Scan the records for the word "CROSS". Return each line where it is found.

_____

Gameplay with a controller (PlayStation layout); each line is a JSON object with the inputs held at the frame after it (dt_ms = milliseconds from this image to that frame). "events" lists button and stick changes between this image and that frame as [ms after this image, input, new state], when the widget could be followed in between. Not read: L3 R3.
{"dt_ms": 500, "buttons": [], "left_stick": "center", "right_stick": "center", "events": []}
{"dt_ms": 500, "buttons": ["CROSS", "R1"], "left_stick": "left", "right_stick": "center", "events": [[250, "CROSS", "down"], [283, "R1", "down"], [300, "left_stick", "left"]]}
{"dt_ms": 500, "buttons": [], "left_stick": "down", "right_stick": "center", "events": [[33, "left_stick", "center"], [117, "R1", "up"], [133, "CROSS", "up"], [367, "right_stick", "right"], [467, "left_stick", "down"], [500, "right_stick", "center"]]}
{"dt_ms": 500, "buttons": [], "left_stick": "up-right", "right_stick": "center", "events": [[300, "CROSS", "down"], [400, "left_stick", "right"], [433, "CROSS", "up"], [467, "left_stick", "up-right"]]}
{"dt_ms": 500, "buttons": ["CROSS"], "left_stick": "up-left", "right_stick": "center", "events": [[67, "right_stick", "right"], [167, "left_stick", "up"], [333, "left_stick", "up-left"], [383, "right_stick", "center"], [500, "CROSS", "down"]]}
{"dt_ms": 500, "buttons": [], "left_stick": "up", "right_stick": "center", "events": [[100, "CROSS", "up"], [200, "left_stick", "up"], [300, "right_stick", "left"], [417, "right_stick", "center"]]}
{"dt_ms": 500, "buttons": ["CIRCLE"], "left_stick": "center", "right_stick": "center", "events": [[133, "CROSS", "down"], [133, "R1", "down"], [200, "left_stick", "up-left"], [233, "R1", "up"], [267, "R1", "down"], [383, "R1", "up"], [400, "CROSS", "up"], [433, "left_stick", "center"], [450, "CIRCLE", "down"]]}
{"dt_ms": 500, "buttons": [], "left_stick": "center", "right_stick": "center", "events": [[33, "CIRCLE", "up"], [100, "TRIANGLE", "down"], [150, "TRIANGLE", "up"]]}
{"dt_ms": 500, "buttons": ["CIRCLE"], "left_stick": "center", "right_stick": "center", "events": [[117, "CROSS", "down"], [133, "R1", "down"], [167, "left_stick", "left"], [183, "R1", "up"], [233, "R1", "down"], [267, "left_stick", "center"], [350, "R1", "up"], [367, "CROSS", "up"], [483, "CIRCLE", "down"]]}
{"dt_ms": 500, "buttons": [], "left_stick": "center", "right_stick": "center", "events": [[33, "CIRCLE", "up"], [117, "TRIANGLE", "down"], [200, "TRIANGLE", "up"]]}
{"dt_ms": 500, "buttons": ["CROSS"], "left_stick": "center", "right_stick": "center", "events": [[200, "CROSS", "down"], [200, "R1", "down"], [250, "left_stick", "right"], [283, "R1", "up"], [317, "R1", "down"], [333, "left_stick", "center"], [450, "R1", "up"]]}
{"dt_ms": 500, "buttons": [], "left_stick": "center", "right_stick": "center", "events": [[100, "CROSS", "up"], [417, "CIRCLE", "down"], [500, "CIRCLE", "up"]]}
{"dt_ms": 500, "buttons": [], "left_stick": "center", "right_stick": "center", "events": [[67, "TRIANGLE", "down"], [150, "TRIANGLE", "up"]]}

_____

ANSWER SECTION:
{"dt_ms": 500, "buttons": ["CROSS", "R1"], "left_stick": "left", "right_stick": "center", "events": [[250, "CROSS", "down"], [283, "R1", "down"], [300, "left_stick", "left"]]}
{"dt_ms": 500, "buttons": [], "left_stick": "down", "right_stick": "center", "events": [[33, "left_stick", "center"], [117, "R1", "up"], [133, "CROSS", "up"], [367, "right_stick", "right"], [467, "left_stick", "down"], [500, "right_stick", "center"]]}
{"dt_ms": 500, "buttons": [], "left_stick": "up-right", "right_stick": "center", "events": [[300, "CROSS", "down"], [400, "left_stick", "right"], [433, "CROSS", "up"], [467, "left_stick", "up-right"]]}
{"dt_ms": 500, "buttons": ["CROSS"], "left_stick": "up-left", "right_stick": "center", "events": [[67, "right_stick", "right"], [167, "left_stick", "up"], [333, "left_stick", "up-left"], [383, "right_stick", "center"], [500, "CROSS", "down"]]}
{"dt_ms": 500, "buttons": [], "left_stick": "up", "right_stick": "center", "events": [[100, "CROSS", "up"], [200, "left_stick", "up"], [300, "right_stick", "left"], [417, "right_stick", "center"]]}
{"dt_ms": 500, "buttons": ["CIRCLE"], "left_stick": "center", "right_stick": "center", "events": [[133, "CROSS", "down"], [133, "R1", "down"], [200, "left_stick", "up-left"], [233, "R1", "up"], [267, "R1", "down"], [383, "R1", "up"], [400, "CROSS", "up"], [433, "left_stick", "center"], [450, "CIRCLE", "down"]]}
{"dt_ms": 500, "buttons": ["CIRCLE"], "left_stick": "center", "right_stick": "center", "events": [[117, "CROSS", "down"], [133, "R1", "down"], [167, "left_stick", "left"], [183, "R1", "up"], [233, "R1", "down"], [267, "left_stick", "center"], [350, "R1", "up"], [367, "CROSS", "up"], [483, "CIRCLE", "down"]]}
{"dt_ms": 500, "buttons": ["CROSS"], "left_stick": "center", "right_stick": "center", "events": [[200, "CROSS", "down"], [200, "R1", "down"], [250, "left_stick", "right"], [283, "R1", "up"], [317, "R1", "down"], [333, "left_stick", "center"], [450, "R1", "up"]]}
{"dt_ms": 500, "buttons": [], "left_stick": "center", "right_stick": "center", "events": [[100, "CROSS", "up"], [417, "CIRCLE", "down"], [500, "CIRCLE", "up"]]}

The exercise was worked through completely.